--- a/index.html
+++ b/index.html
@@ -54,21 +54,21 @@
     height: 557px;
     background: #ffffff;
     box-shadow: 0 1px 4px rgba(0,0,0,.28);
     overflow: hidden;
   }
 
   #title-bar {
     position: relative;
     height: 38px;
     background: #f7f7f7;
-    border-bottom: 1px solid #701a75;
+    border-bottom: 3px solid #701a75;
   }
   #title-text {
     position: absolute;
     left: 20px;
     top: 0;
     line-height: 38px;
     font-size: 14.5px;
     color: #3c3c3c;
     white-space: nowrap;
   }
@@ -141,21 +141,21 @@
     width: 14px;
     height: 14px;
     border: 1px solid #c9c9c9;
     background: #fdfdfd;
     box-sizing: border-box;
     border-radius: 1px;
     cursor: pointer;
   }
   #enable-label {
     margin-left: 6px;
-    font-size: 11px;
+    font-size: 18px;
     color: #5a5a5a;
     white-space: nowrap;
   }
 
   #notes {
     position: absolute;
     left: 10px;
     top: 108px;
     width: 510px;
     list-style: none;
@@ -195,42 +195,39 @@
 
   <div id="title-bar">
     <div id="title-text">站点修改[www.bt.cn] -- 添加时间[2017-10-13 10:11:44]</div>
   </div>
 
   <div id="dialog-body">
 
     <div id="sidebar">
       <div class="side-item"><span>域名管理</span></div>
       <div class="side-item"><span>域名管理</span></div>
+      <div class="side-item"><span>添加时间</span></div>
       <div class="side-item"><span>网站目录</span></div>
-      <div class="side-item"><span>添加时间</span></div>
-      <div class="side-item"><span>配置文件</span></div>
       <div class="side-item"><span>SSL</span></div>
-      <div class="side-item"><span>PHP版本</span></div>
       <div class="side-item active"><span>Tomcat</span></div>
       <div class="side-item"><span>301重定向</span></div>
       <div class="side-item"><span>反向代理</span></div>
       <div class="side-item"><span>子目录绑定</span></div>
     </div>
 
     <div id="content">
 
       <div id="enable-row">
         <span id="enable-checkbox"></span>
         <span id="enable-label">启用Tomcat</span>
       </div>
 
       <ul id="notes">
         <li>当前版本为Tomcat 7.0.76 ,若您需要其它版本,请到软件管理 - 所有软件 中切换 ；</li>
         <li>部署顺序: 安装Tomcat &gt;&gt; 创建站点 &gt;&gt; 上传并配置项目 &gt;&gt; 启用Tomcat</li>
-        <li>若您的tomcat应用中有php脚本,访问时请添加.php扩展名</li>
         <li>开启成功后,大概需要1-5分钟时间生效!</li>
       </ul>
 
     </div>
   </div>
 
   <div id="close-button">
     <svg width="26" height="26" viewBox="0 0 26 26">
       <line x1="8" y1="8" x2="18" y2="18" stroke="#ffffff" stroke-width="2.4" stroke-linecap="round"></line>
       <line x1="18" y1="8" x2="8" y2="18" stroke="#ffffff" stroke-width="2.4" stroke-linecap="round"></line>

————

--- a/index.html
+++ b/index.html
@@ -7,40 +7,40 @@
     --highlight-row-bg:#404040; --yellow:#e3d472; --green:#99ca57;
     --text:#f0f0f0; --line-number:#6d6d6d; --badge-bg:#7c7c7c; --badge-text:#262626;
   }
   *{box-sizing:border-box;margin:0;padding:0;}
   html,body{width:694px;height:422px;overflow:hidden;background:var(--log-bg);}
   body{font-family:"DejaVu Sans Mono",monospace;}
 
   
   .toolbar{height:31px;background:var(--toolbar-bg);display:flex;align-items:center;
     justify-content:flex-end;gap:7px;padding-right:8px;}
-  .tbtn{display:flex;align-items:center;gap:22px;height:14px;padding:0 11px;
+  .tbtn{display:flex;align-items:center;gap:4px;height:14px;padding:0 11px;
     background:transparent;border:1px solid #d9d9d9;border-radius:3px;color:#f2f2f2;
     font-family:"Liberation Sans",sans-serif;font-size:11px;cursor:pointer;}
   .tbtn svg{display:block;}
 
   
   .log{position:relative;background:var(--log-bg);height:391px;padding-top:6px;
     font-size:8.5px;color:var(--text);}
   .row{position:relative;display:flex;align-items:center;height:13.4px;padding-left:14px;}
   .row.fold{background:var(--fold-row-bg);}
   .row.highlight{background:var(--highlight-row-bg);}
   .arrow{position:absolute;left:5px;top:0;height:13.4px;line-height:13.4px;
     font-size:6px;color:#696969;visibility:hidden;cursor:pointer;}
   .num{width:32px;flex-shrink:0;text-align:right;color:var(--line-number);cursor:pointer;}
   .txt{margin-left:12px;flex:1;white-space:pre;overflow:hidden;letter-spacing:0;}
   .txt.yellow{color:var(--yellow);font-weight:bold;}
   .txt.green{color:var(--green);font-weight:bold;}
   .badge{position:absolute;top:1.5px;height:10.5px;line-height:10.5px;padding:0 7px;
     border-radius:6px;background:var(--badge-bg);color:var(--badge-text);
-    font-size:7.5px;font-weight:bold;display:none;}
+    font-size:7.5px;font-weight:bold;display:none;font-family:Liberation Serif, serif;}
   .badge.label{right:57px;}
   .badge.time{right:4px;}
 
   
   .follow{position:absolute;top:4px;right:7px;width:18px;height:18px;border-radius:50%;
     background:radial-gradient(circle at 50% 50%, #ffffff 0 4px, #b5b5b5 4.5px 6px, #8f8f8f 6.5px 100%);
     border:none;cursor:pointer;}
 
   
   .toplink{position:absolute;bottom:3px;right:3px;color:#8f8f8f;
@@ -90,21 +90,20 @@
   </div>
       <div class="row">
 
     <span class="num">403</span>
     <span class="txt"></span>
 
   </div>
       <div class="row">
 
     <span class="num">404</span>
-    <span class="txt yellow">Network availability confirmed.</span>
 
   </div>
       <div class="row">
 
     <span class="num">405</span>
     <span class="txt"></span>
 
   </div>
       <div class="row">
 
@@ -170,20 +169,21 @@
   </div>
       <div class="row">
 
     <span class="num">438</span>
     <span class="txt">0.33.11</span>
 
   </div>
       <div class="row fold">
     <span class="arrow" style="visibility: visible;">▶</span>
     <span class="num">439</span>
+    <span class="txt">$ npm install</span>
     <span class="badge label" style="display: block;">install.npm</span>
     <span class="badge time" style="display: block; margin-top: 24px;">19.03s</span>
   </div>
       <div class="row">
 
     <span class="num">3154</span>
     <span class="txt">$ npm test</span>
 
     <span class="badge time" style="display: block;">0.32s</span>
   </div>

————

*What the exercise asks*.
Using the data above, return every line that contains the string "style".

*Exercise result*.
     list-style: none;
     <span class="arrow" style="visibility: visible;">▶</span>
     <span class="badge label" style="display: block;">install.npm</span>
     <span class="badge time" style="display: block; margin-top: 24px;">19.03s</span>
     <span class="badge time" style="display: block;">0.32s</span>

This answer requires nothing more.